Je suis entièrement d'accord avec cette analyse. La révolution qui nous attend en effraye un certain nombre, il est certain que cela va demander beaucoup de travail et de temps à chacun.  La formation sera la clé de la réussite de cette réforme ambitieuse et nécessaire.

Christine Galopeau de Almeida professeure d'histoire géographie dans un collège rural de la Marne, le 10 Mai 2015 à 21:36

Merci à ceux et celles qui ont répondu à mon appel. En lisant le blog de P. W Président CRAP http://philippe-watrelot.blogspot.fr,  j'ai eu aussi des éléments de réponse concernant Le déferlement  des médias.  Tout comme Pascal je pense que la réforme va vers une « révolution des pratiques pédagogiques au quotidien dans la classe ; vers une  généralisation de la mise en œuvre des pédagogies actives » Au début des années 2000,  le ministère, en initiant les TPE Parcours Diversifiés ou autres IDD était dans la même configuration : travailler en projet, en interdisciplinarité et en co-animation.C’était vouloir changer. Ce fut difficile à faire adopter par les enseignants parce que c’était innovation : travailler en projet comme d’autres au début du XX° siècle l’avaient fait.  Cela changeait les pratiques, cela demandait une remis en cause personnelle, beaucoup de travail  et de nouvelles compétences : comment travailler avec d’autres  profs en présentiel dans la classe ? Comment évaluer ? Il fallu faire de la formation. Mais  hélas ce ne fut que de l’information ! Tout au moins dans l’académie où j’étais. Il y eut plus d’effort de formation en ce qui concerne le Socle.La disparation ou plutôt la non-obligation de ce type de pédagogie a entrainé des regrets. « Après tous les  efforts qu’on  a faits ! Dirent-ils. Et puis cela marchait bien ;  même  si les résultats  scolaires n’étaient pas probants.
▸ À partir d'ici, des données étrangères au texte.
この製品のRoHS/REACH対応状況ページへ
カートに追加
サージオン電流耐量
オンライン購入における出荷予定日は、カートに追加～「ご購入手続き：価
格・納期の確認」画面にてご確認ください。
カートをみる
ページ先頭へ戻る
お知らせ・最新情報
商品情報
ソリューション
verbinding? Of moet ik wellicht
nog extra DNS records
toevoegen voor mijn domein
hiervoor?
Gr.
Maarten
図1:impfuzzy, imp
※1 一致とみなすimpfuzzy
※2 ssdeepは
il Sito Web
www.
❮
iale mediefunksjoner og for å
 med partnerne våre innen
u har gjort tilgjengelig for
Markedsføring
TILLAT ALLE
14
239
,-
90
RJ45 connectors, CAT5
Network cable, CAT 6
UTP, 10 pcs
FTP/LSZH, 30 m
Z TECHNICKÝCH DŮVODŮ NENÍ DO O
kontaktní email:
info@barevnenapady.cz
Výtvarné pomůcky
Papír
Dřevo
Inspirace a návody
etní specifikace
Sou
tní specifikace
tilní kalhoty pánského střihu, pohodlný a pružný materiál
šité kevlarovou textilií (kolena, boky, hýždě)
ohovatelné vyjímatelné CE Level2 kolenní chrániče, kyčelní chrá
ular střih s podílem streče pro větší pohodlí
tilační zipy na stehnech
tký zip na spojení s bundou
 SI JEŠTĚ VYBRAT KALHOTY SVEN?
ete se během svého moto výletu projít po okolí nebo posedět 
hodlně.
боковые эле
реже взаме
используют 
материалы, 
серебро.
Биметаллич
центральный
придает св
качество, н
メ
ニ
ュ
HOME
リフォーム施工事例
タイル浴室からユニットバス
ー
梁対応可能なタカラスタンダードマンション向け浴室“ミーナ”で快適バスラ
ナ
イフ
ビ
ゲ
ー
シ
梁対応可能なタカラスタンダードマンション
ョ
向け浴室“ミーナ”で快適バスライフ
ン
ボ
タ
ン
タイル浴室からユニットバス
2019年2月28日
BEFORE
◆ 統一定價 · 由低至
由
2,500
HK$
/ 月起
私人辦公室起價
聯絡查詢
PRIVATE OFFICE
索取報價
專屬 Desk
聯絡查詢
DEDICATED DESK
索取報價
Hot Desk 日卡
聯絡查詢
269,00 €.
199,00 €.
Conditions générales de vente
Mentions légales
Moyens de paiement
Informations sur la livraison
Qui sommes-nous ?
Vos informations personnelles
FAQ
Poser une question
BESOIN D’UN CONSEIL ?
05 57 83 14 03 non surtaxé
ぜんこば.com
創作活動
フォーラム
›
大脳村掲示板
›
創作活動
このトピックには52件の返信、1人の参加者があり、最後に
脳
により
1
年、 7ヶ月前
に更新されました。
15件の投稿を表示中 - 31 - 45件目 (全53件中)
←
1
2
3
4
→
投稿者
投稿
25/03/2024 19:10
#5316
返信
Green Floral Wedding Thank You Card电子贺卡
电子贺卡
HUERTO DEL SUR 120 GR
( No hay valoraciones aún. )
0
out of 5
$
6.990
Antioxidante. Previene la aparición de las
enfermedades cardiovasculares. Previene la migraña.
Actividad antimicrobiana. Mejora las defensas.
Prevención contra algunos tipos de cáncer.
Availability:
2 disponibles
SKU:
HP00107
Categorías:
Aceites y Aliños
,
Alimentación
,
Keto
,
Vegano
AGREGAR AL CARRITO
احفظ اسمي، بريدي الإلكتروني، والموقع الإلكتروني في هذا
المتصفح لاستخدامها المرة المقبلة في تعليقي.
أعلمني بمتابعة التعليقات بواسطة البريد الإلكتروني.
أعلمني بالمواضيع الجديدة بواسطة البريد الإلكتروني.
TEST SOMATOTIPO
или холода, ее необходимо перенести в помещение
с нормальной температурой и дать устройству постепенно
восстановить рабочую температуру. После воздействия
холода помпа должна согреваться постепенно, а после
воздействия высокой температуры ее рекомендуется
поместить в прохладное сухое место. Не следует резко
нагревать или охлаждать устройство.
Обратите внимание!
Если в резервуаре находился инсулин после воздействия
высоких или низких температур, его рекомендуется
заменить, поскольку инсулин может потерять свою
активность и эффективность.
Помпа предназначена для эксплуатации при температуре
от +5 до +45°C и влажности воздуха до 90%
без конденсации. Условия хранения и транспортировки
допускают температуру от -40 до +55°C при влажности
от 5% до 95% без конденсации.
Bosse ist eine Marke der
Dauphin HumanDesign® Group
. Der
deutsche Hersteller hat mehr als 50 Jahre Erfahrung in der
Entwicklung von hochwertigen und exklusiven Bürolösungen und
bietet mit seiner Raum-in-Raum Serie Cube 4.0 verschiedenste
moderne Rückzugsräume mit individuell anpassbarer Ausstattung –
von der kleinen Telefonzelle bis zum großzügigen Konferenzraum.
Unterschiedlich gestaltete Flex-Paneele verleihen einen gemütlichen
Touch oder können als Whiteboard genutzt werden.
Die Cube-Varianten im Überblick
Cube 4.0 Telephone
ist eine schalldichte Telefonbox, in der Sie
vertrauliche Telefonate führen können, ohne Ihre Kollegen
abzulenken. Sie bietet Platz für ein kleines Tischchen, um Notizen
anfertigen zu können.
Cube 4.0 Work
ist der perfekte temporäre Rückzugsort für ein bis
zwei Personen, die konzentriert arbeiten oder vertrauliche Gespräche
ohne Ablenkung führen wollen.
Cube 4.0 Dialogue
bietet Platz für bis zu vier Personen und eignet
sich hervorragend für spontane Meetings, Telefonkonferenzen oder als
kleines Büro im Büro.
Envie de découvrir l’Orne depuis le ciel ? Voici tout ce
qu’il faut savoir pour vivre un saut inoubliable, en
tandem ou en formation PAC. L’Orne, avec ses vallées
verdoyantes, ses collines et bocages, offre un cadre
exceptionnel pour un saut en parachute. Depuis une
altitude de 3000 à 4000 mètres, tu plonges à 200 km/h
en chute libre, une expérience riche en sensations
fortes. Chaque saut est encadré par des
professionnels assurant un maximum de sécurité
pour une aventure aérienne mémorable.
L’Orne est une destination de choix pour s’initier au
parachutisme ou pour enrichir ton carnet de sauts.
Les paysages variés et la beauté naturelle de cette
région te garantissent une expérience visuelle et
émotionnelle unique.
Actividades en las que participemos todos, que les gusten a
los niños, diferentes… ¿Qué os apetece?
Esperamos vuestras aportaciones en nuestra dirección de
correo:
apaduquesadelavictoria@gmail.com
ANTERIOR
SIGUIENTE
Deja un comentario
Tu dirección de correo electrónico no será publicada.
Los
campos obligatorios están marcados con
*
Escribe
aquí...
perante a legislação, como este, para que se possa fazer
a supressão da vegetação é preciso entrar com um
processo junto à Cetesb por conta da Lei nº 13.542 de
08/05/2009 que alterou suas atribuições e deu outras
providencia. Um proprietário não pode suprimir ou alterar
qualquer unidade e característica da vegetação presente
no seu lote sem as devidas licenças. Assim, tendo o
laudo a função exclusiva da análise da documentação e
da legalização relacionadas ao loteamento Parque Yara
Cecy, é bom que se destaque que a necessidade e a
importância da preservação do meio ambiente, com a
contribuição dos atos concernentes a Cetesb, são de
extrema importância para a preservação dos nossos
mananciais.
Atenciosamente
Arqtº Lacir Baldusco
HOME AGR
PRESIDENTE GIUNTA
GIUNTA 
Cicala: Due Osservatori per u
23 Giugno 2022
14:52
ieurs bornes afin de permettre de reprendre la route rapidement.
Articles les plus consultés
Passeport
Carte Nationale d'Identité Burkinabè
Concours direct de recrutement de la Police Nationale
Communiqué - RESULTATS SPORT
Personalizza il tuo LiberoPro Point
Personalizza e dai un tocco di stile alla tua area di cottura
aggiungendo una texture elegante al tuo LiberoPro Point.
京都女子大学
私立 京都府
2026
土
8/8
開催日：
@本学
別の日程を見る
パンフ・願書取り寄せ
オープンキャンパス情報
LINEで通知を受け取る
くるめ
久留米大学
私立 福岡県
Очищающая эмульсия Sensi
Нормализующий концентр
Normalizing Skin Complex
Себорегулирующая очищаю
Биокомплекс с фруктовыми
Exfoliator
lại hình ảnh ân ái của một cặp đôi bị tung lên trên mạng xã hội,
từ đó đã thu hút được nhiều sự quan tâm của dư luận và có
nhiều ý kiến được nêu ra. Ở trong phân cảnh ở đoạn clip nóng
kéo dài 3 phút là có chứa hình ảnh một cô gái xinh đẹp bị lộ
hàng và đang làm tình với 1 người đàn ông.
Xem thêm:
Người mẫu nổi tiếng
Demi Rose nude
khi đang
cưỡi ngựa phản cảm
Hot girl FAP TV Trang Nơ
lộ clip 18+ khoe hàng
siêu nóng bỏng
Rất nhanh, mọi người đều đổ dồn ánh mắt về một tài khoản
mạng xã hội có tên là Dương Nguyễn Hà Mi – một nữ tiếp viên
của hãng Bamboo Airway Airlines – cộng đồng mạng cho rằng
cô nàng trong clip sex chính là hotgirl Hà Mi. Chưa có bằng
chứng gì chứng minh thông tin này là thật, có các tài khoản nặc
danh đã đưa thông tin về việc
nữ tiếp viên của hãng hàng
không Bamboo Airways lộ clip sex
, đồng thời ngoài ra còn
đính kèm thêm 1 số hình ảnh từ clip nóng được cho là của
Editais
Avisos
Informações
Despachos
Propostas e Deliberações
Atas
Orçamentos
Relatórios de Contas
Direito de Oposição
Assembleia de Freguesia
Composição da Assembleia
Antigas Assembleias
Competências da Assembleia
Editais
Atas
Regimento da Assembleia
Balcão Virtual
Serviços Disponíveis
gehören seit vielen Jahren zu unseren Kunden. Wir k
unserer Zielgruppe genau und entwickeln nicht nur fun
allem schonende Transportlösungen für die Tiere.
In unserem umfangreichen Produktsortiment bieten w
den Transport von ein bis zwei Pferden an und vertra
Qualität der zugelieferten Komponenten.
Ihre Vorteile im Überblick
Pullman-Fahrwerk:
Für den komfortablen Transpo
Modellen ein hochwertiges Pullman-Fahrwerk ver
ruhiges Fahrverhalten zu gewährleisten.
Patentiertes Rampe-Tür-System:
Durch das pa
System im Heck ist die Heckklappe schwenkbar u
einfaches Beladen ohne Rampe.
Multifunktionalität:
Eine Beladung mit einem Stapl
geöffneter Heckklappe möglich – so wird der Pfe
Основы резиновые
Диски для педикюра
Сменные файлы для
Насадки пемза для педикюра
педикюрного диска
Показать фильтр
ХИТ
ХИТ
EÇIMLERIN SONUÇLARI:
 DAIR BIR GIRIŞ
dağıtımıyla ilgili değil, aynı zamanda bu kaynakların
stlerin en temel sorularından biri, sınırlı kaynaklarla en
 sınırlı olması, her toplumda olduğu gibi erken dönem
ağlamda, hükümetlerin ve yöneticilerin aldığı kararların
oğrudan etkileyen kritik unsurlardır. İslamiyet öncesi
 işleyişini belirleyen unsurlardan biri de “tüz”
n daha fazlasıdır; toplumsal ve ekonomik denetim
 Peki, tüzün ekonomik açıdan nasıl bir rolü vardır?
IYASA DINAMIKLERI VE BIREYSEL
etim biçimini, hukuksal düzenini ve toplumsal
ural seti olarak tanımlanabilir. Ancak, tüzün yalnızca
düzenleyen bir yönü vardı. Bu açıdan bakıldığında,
Saufs  ceux qui découlaient d’autres intelligences, d’autres  compétences celles   des piliers  6 et 7. Autonomie, échange contradictoires, sens des responsabilités, initiatives  … Et si c’étaient là aussi l’essentiel de l’Apprendre à l’école ?Ce  que je décris là amène à ce qu’évoque encore Pascal et Christine ci-dessus :  « la méconnaissance du vécu quotidien au sein de nos écoles et de nos établissements »  et peut-être le mépris des politiques et des intellectuels autorisés pour ces mêmes praticiens.Heureusement que certains enseignants ont continué de travailler dans ce sens et je pense là à toutes ces équipes qui mènent des projets avec les élèves,  non pas au sein de leur classe mais de l’établissement.